July 4, 2016

Tall Texas tales.

The Waxahachie Daily Light published an opinion piece from Commissioner Marty Hiles of the Community Development Sub Regional Planning Commission in its June 30, 2016 edition.

This is not the first time we have seen Mr. Hiles hyperbole in print fanning the flames against high speed rail. We understand his position on a proposed high speed rail project between Dallas and Houston. He wants to kill it.

But outrageous comments made in a public forum when Mr. Hiles represents himself as a public official are way out of line. Mr. Hiles should act in a manner befitting a public official or he should resign.

Let’s look at his post and what Texas Central, the railway building the bullet train to link the two mega-regions, have to say:

Hiles: (They) receive federal and state public support and funding, even peripheral toll road funds from TxDOT.

Texas Central: This is being led by the private sector – it is not a government project. There is no taxpayer funding, contrary to misinformation spread by some individuals.

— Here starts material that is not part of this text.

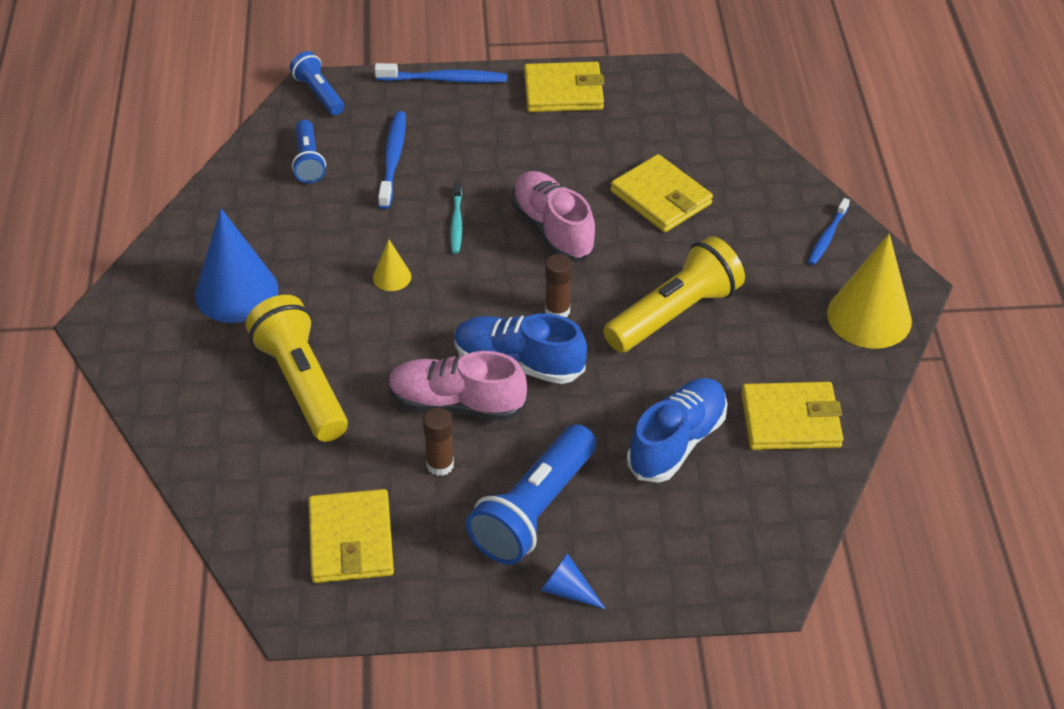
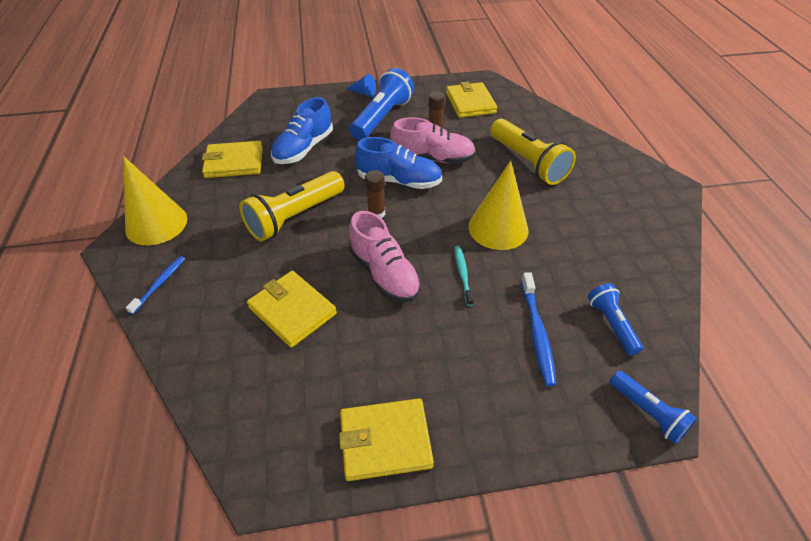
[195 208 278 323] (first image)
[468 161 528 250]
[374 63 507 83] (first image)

The project does not need, does not want and will not ask for government grants for construction or public money to subsidize operations. The system will be backed by investors’ capital and operate at a profit, based on ridership, revenue and service that meets consumer demand for a superior travel experience.

Hiles: TCP refuse even under a pending lawsuit to open up their records to the public.

Texas Central: The (Surface Transportation Board) protective order was needed to keep commercially sensitive information guarded within a discovery process. Public disclosure could have an adverse competitive impact on Texas Central.

Hiles: Recently, TCP filed with the Fed R/R Admin, Surface Transportation Board (STB) requesting to bypass the Environmental Study and land survey so they could condemn private property immediately to file Eminent Domain.

Texas Central: Texas Central’s filing for the exemption process is quite standard. In Federal law, (49 U.S.C. §10502), Congress commanded that the STB “shall” exempt proposed projects rather than subjecting them to lengthy regulatory review “to the maximum extent consistent with” the national rail transportation policy.  For this and other reasons, exemptions are routinely requested by and granted to railroads to construct and operate new rail lines. The STB’s prior decisions make clear that eminent domain is strictly a matter of state law. The Petition for Clarification filed with the STB in April does not seek to exempt the project from, or to override, Texas state eminent domain law.

Hiles: It will require a 25 foot high, 105 to 145 foot wide dirt berm (requiring over 20 million cubic yards of local earthen material) cutting through Ellis County devastating farms, communities, businesses and taxes for schools. Texas statutes allow TCP a four mile wide path to take local sand and water for concrete and dirt to build a colossal earthen wall for the HSR.

Texas Central: To the greatest extent possible, the construction of the project will take place along land that is already reserved for or impacted by another transportation or utility facility. This means that impact on landowners will be minimized during both construction and operation.

Hiles:  The major stakeholder for the HSR is the Japanese banks who will have eminent domain rights in Texas

Texas Central:  More than $245 million has been raised or committed to the project. Investors and partners, including many notable Texans, have gotten involved after a rigorous, and independent examination of the business plan. With this innovative project, Texas investors are putting their money on the line because Texans want a safe, affordable and productive transportation choice.

Hiles:  Look at California, it’s a boondoggle where many of the problems are similar to Texas HSR.

Texas Rail Advocates: California has its share of woes but it’s a public project backed by state and federal funding. Texas Central is a private enterprise.